- _Records supplied_

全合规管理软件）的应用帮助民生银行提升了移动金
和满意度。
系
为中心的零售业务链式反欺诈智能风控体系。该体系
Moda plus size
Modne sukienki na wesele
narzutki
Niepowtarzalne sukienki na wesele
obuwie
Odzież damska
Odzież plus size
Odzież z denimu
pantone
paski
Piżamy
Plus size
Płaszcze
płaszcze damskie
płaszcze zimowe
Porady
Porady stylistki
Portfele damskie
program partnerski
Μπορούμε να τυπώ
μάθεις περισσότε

...

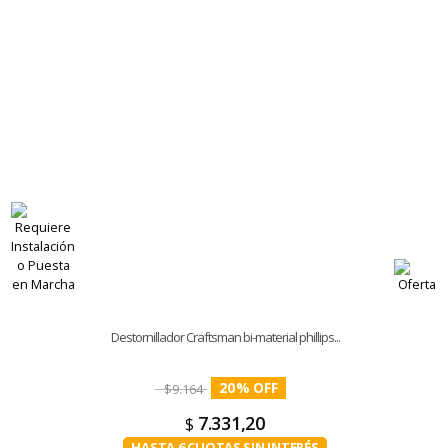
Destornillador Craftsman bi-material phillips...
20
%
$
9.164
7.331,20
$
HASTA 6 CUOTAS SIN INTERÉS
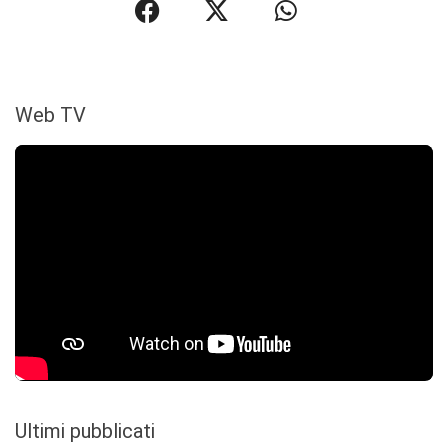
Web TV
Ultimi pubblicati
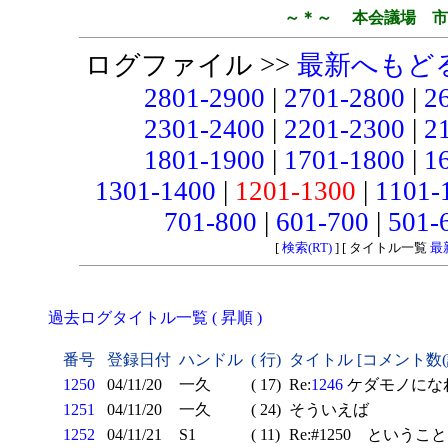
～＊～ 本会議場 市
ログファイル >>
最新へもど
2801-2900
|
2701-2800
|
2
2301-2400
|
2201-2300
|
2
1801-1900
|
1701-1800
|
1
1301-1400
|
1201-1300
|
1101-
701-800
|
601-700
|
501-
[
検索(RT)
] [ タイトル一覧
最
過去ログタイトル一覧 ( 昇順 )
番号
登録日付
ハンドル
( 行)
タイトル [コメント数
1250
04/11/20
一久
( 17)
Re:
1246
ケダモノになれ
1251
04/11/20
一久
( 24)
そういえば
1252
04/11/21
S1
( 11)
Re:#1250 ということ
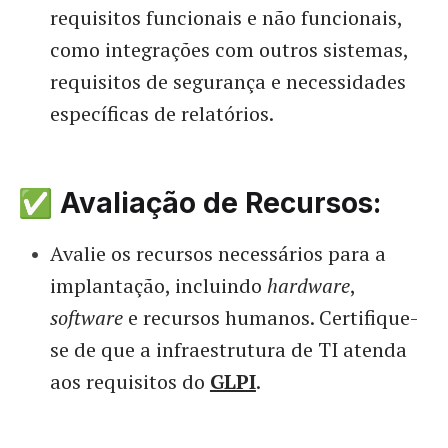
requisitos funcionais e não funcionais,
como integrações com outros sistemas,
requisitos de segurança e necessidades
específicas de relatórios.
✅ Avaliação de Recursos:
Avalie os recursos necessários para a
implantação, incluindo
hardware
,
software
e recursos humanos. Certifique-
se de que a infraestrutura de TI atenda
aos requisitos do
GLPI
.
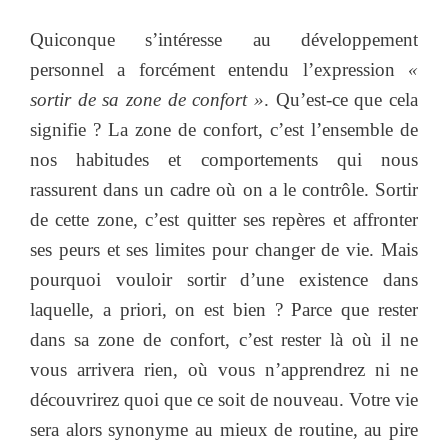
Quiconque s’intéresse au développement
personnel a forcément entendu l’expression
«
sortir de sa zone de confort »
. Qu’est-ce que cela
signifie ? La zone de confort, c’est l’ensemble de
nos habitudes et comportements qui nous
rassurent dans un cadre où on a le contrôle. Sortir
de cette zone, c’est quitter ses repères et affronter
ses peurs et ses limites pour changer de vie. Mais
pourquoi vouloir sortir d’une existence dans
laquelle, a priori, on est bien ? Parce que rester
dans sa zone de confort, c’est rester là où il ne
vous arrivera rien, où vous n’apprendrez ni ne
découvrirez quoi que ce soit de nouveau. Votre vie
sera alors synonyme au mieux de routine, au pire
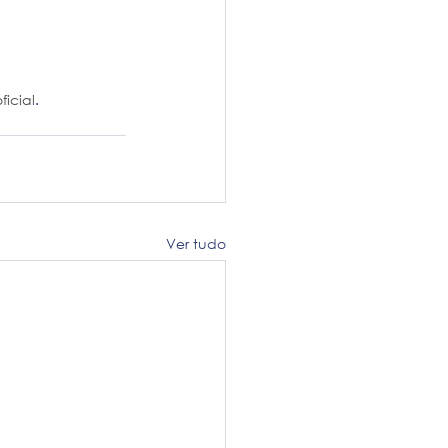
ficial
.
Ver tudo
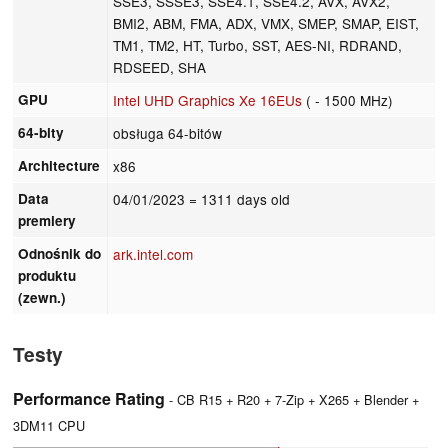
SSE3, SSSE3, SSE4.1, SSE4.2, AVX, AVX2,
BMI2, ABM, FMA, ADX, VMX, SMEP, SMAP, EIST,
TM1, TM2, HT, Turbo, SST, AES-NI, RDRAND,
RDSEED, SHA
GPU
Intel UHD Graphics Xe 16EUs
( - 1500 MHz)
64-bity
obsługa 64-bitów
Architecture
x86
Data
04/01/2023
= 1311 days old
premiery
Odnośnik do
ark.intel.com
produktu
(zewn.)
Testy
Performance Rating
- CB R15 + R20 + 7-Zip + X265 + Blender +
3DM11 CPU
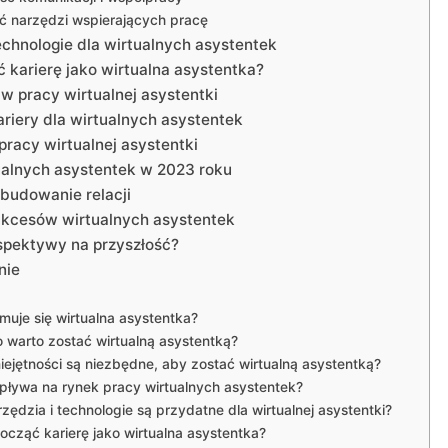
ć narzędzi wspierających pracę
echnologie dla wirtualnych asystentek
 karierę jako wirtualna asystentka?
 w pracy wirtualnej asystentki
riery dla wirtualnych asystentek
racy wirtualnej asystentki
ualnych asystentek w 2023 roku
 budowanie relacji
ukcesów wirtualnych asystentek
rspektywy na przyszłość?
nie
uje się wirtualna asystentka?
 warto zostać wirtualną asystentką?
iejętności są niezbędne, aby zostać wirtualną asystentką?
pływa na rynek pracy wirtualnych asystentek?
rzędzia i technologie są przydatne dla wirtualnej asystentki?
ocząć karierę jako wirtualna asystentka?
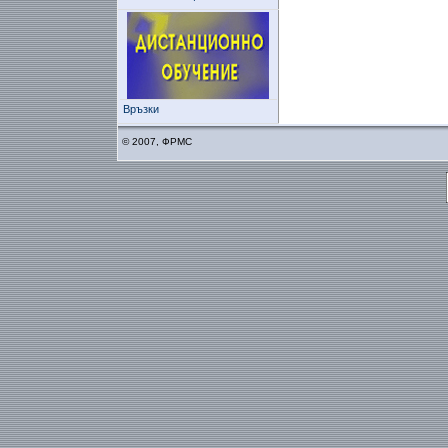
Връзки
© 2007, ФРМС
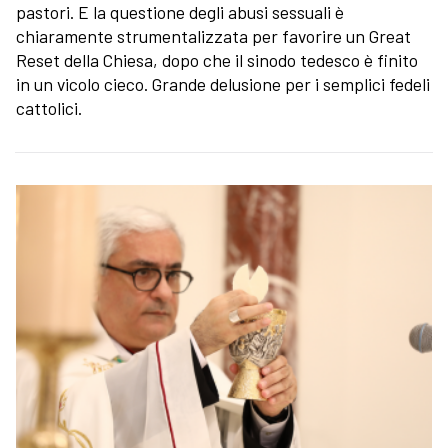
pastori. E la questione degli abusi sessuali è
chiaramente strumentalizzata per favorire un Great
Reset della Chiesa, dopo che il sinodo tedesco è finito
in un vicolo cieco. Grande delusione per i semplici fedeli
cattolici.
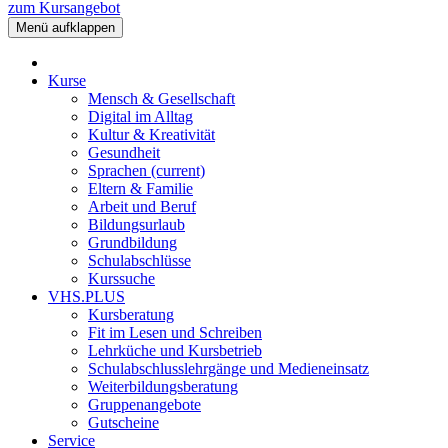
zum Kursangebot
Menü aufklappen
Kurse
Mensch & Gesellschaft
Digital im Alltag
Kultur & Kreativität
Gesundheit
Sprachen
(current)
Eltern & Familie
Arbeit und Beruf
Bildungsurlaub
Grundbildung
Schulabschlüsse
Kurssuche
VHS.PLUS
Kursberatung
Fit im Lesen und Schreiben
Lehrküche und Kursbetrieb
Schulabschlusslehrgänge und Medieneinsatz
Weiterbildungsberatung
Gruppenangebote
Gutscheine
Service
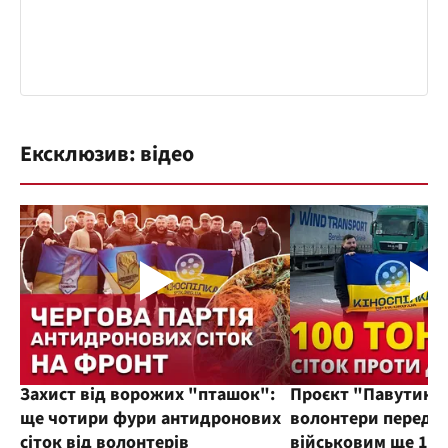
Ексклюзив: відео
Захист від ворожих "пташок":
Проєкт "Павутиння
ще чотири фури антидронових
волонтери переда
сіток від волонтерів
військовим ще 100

- _Problem requirements_
Only lines with the word "asystentka" are needed. Copy them from the preceding records.

- _Solution to this task_
 karierę jako wirtualna asystentka?
uje się wirtualna asystentka?
ocząć karierę jako wirtualna asystentka?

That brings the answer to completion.